During my stay in Kiroro, I had both my dinner in The Kiroro restaurants as they have more selection. For the first night I had the shabu shabu set at Syunsai, and for the second night, I had a Japanese BBQ dinner at Yanshu. There was one other Japanese restaurant in the hotel, a buffet restaurant and an Italian restaurant. Suffice to say, I don’t think one would be bored with the selection even if staying here for a week. However the food was not that great considering the prices are what I deem to be ‘resort prices’. That means prices are slightly higher than eating in cities/towns with no significant increase in quality.
The downside to staying at The Kiroro was that there was no club lounge here and thus I had to choose either the points or a free breakfast which is a continental breakfast set. Since it was just a continental set, I figured I would just have some snacks in the morning before checking out the next day and have brunch at Otaru instead.

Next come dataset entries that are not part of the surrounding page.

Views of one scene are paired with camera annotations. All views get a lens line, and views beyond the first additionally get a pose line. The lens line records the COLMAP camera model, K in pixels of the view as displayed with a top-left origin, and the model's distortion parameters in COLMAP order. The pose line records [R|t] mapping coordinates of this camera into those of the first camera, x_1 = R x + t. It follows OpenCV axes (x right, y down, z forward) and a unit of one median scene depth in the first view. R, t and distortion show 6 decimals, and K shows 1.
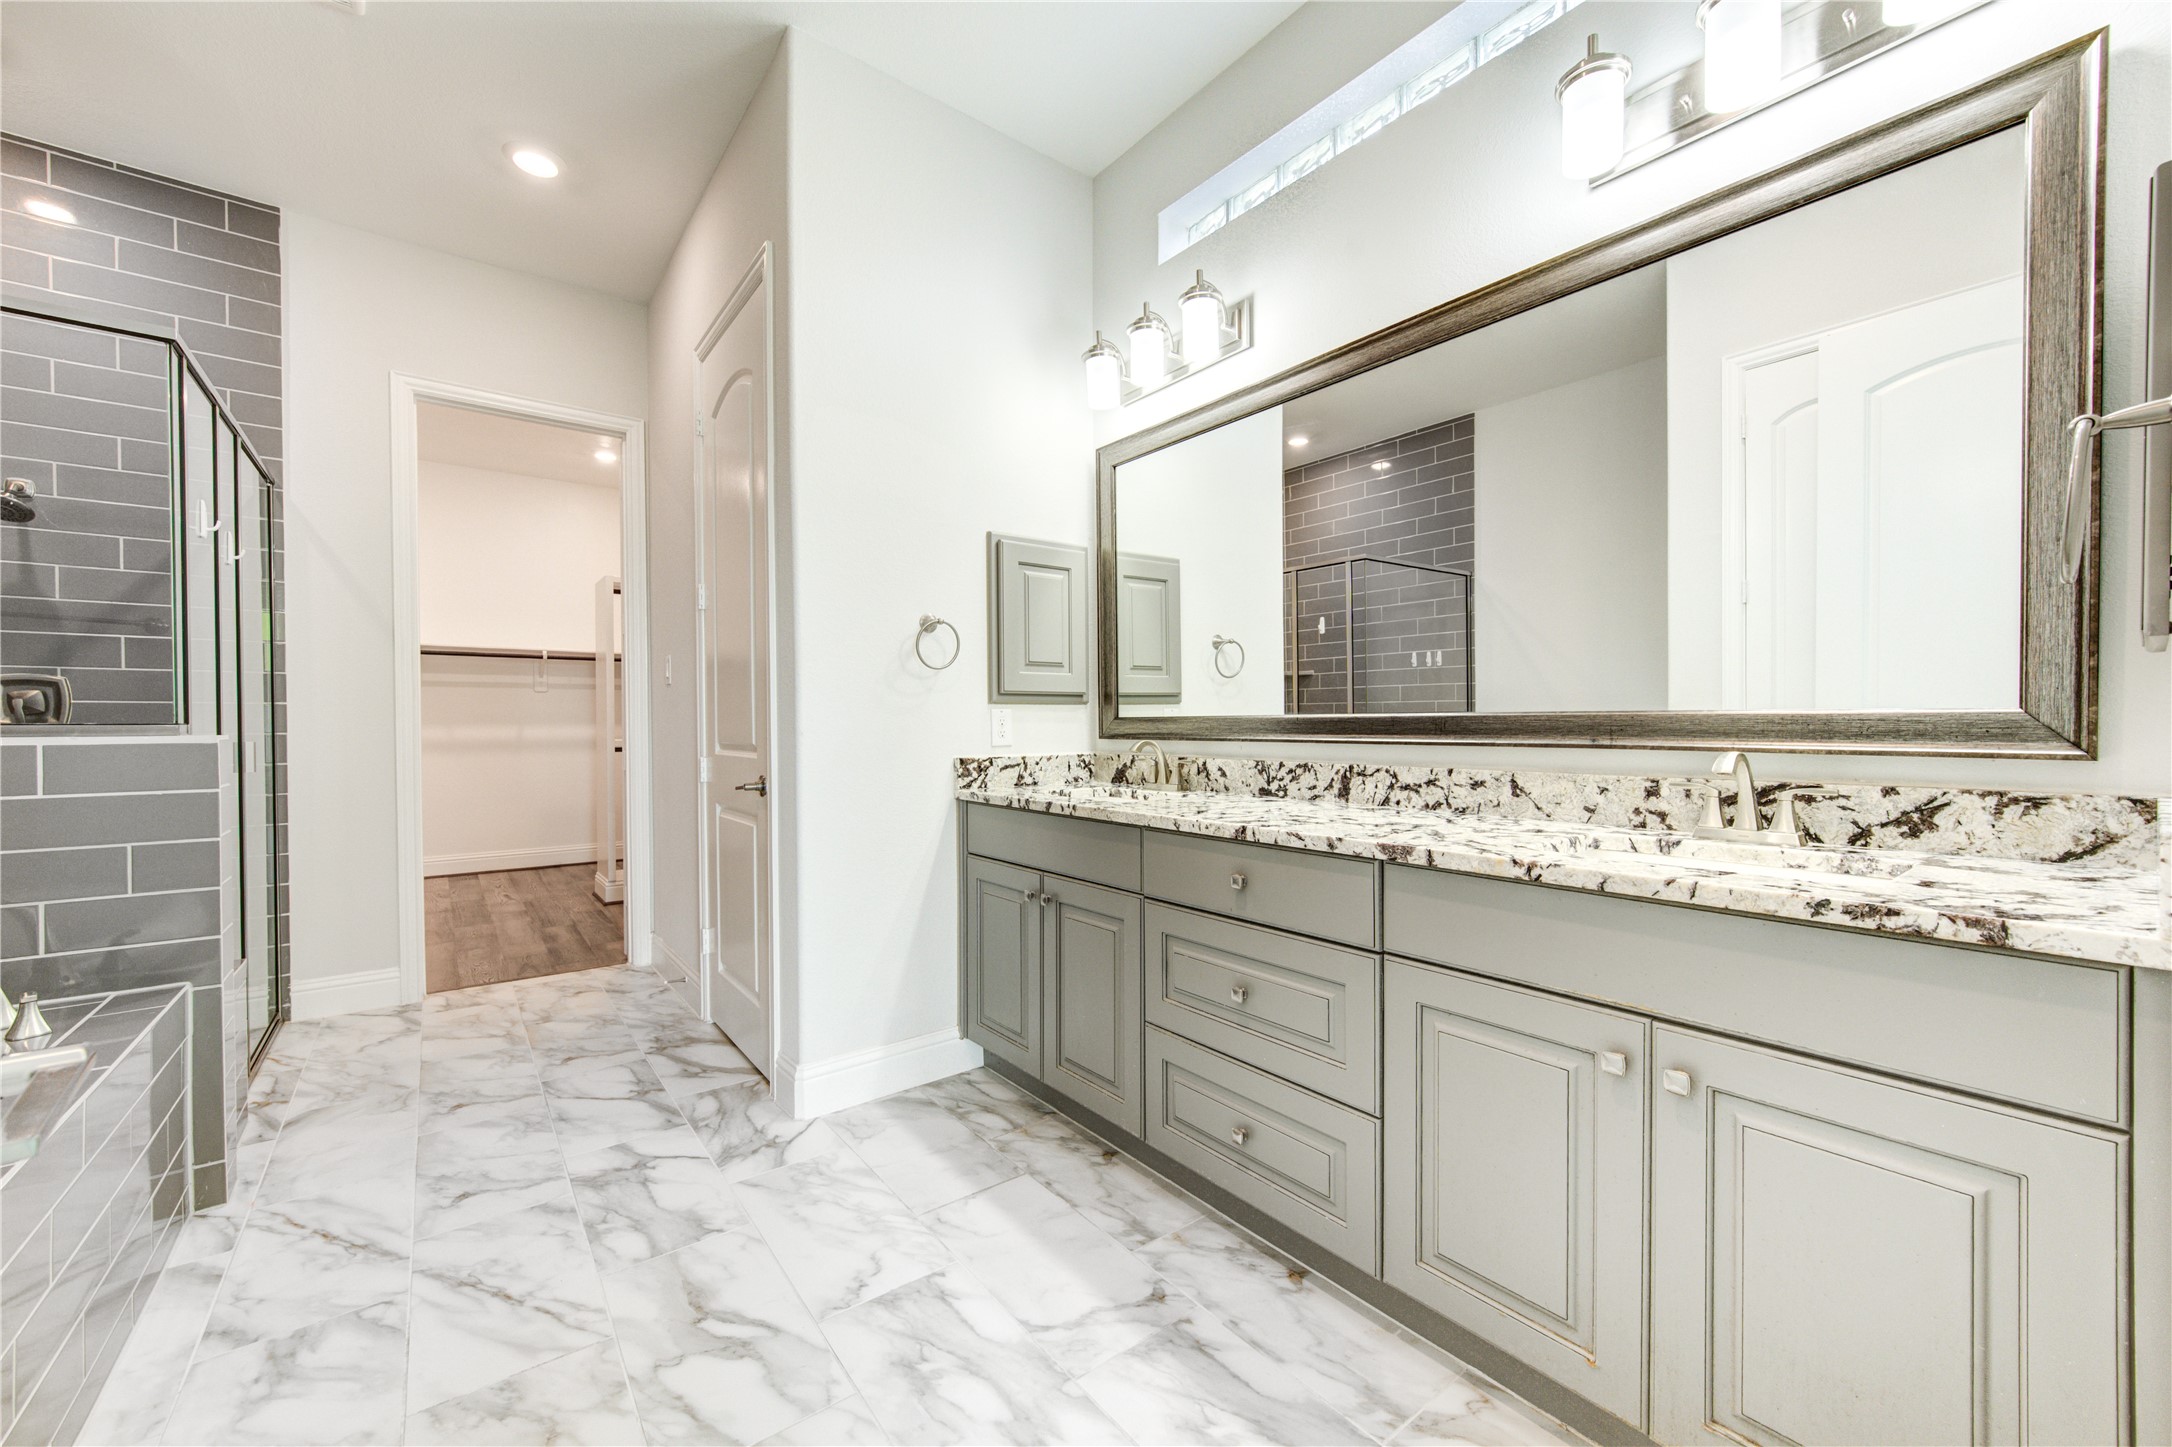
lens RADIAL K [[858.6, 0, 1097.7], [0, 858.6, 733.6], [0, 0, 1]] dist [0.003192, -0.001217]
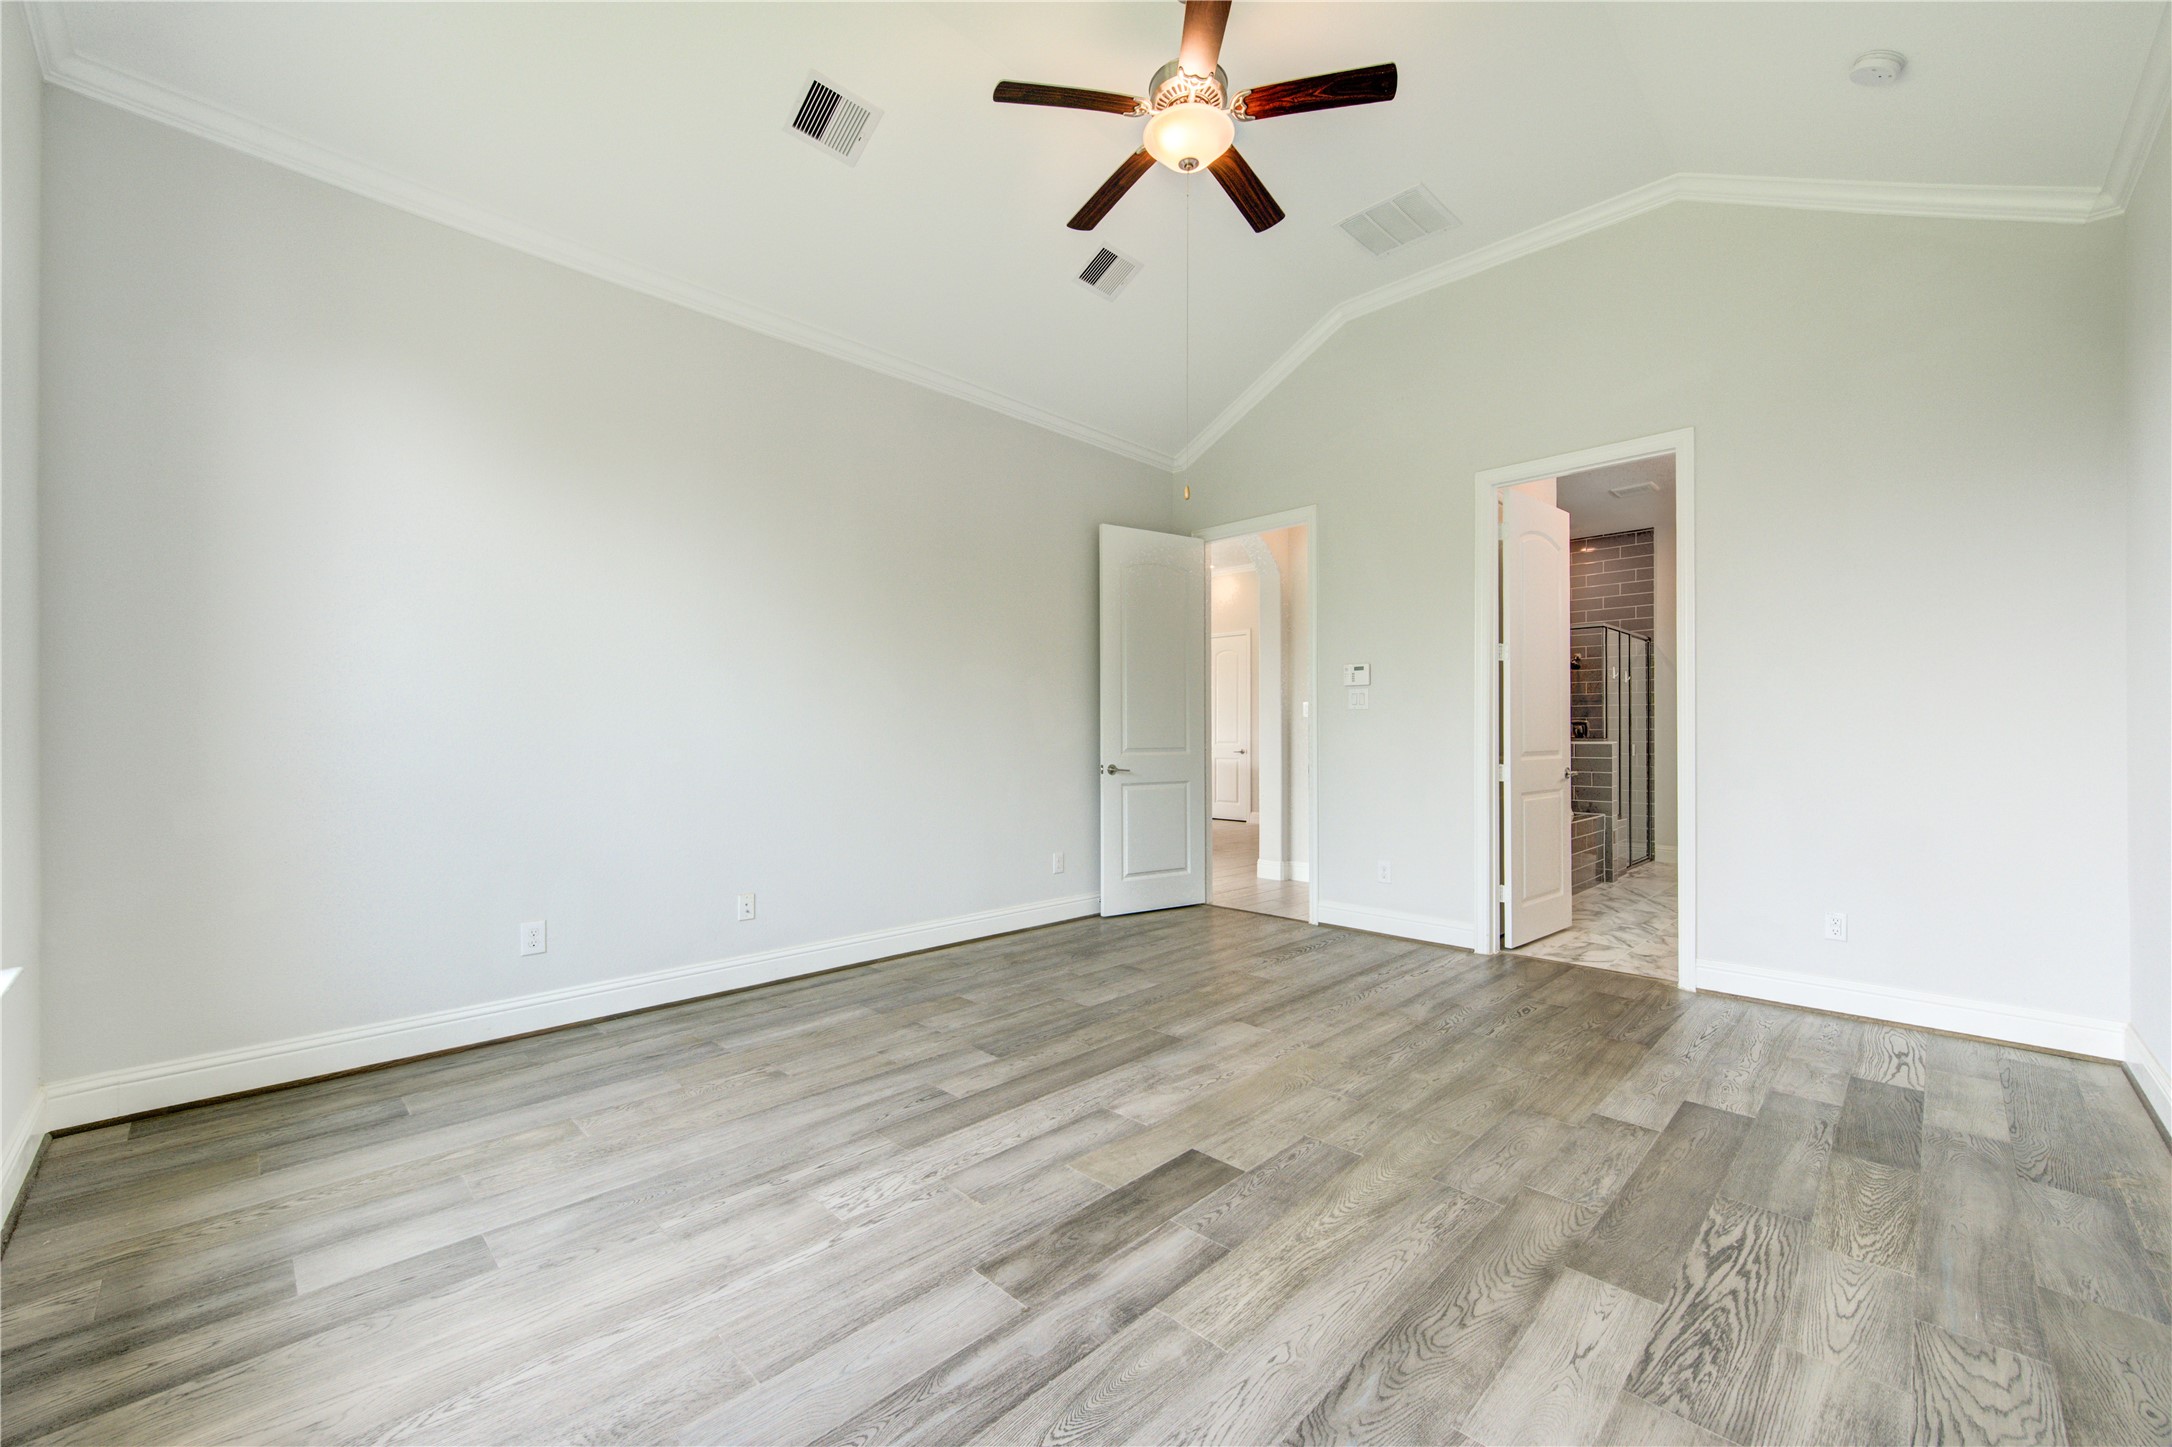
lens RADIAL K [[858.6, 0, 1084.6], [0, 858.6, 732.1], [0, 0, 1]] dist [0.003192, -0.001217]
pose [[0.125435, 0.001212, -0.992101, 1.765689], [-0.012545, 0.999921, -0.000364, -0.005546], [0.992023, 0.012491, 0.125440, -1.260466]]
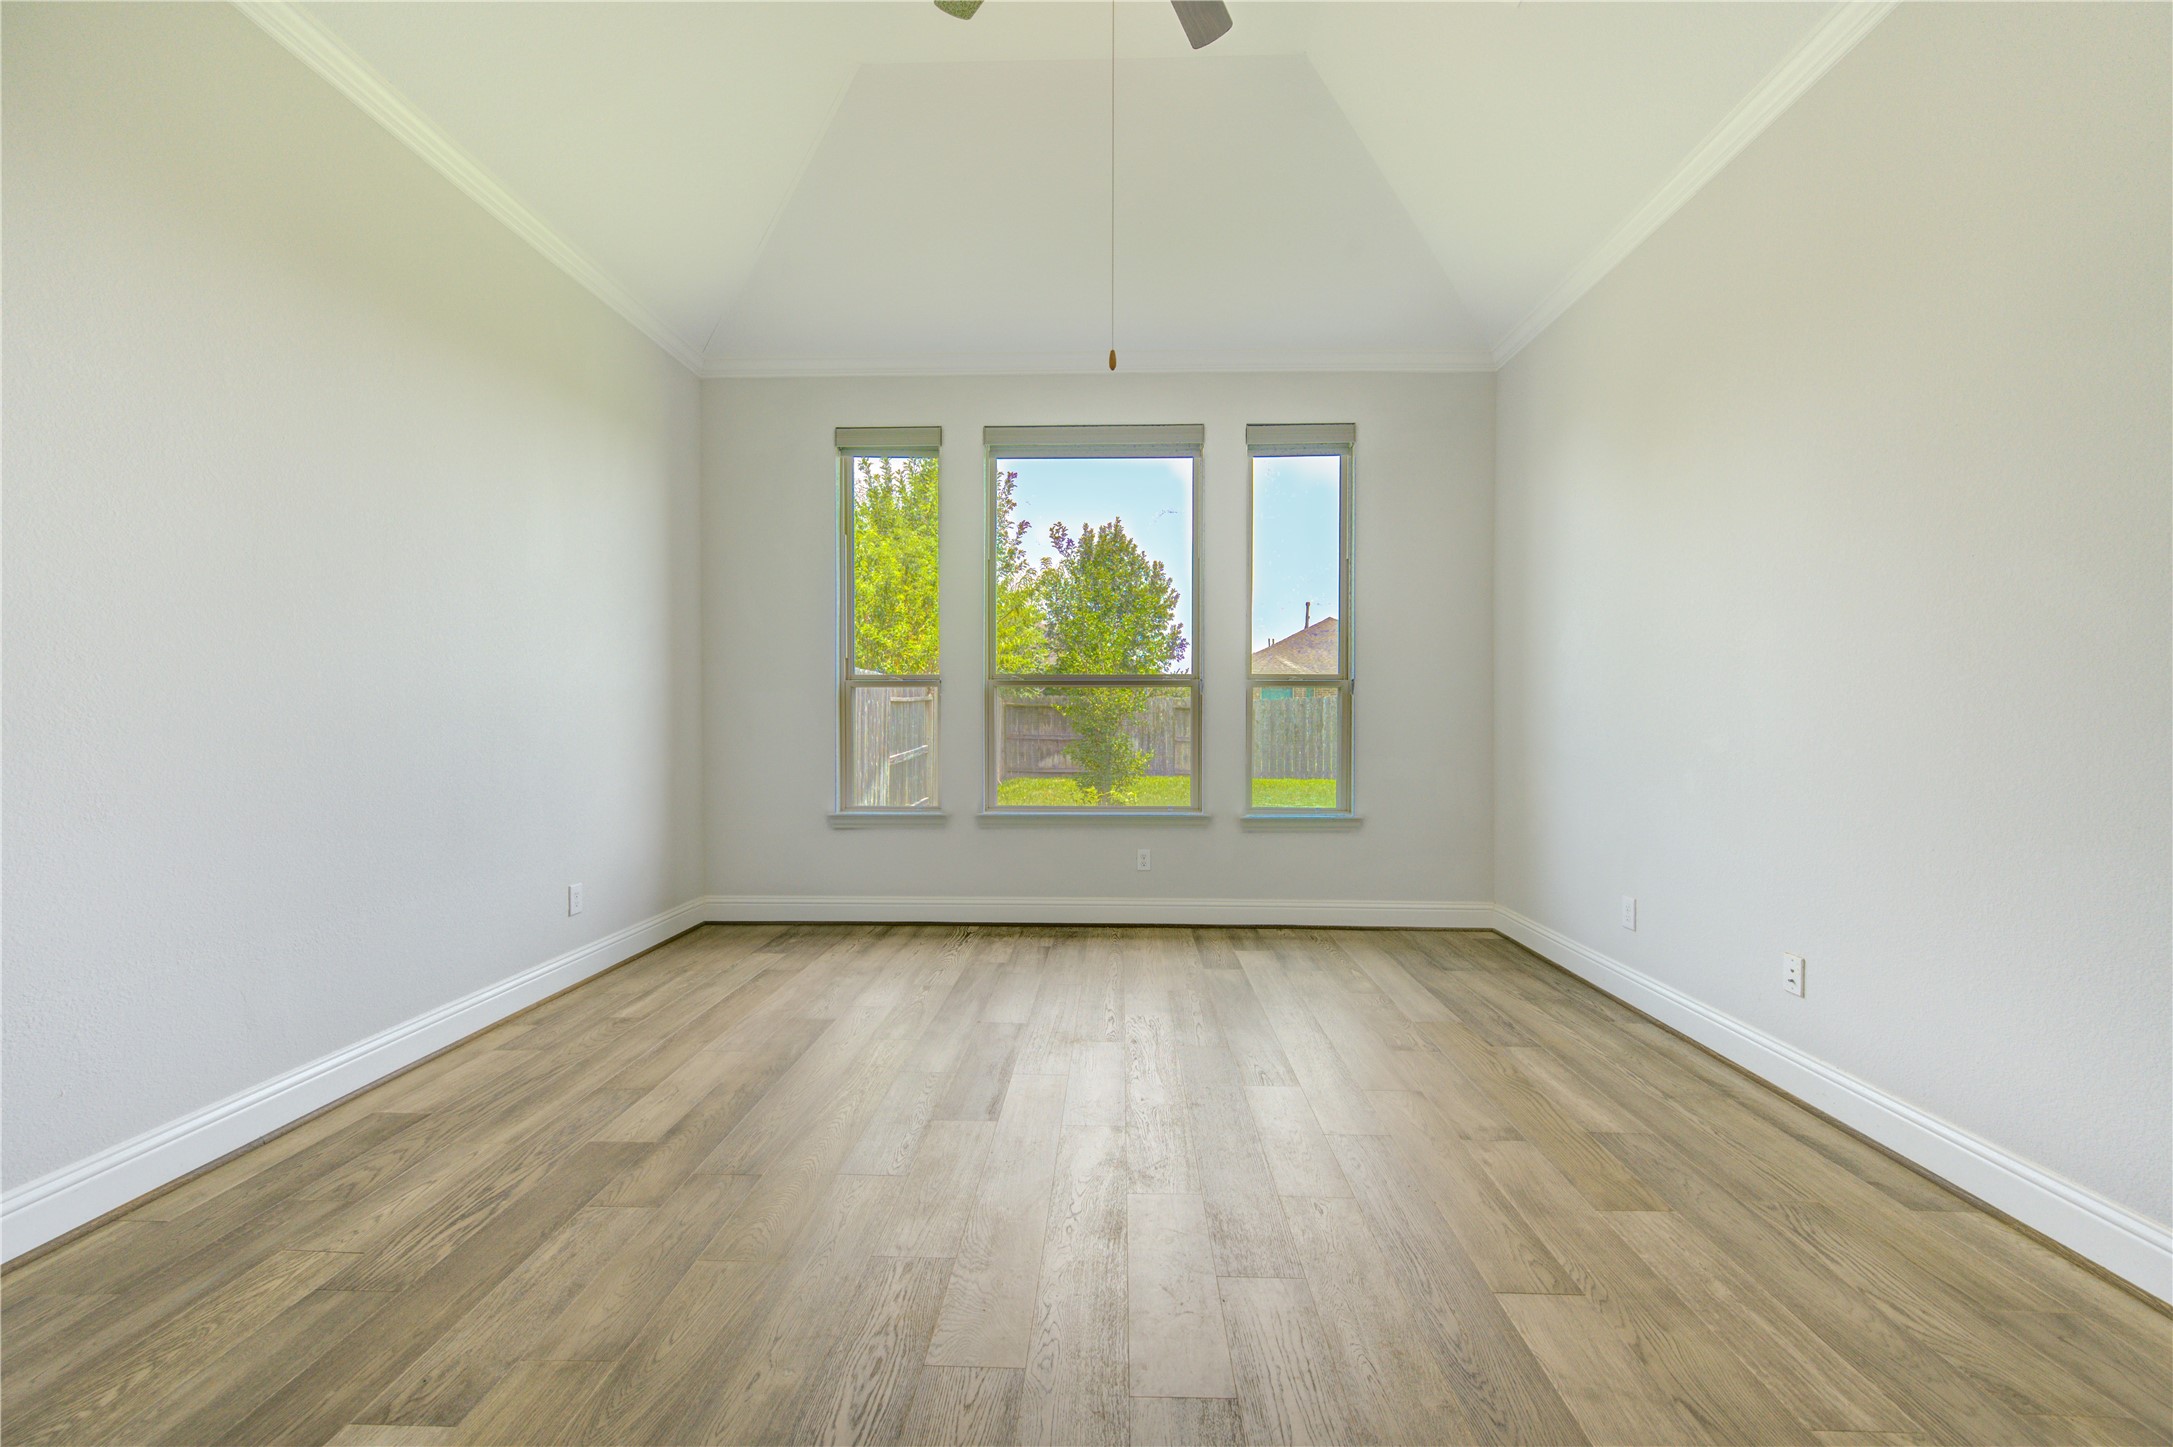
lens RADIAL K [[859.0, 0, 1086.4], [0, 859.0, 724.2], [0, 0, 1]] dist [0.003192, -0.001217]
pose [[-0.763902, 0.001815, 0.645330, 0.014513], [0.011324, 0.999880, 0.010593, 0.001858], [-0.645233, 0.015400, -0.763830, -0.284400]]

Checking out of the hotel was a simple affair and I even had time to spare before the shuttle bus boarding the shuttle bus once again to Otaru Chikko station. My next destination was actually for Niseko Ski Area and there does not seem to be any direct means of transport between these Kiroro and Niseko aside from an expensive taxi ride. The concierge in the hotel was not of much help either with this regard. Service within both hotels were on par like many Japanese hotels and the upgrades in The Kiroro was very much appreciated. In both nights of my stay, I paid a rate of 7,000 Starpoints for a free night as The Kiroro falls under the same category like the Sheraton Kiroro.
However if I am returning to the area again, I would rather opt to stay at the Sheraton Kiroro for the newer rooms and more comfortable beds. The proximity to the ski lifts and the ski-in/ski-out access are just the priority in my opinion for a ski resort, and an upgrade is just but a nice thing to have.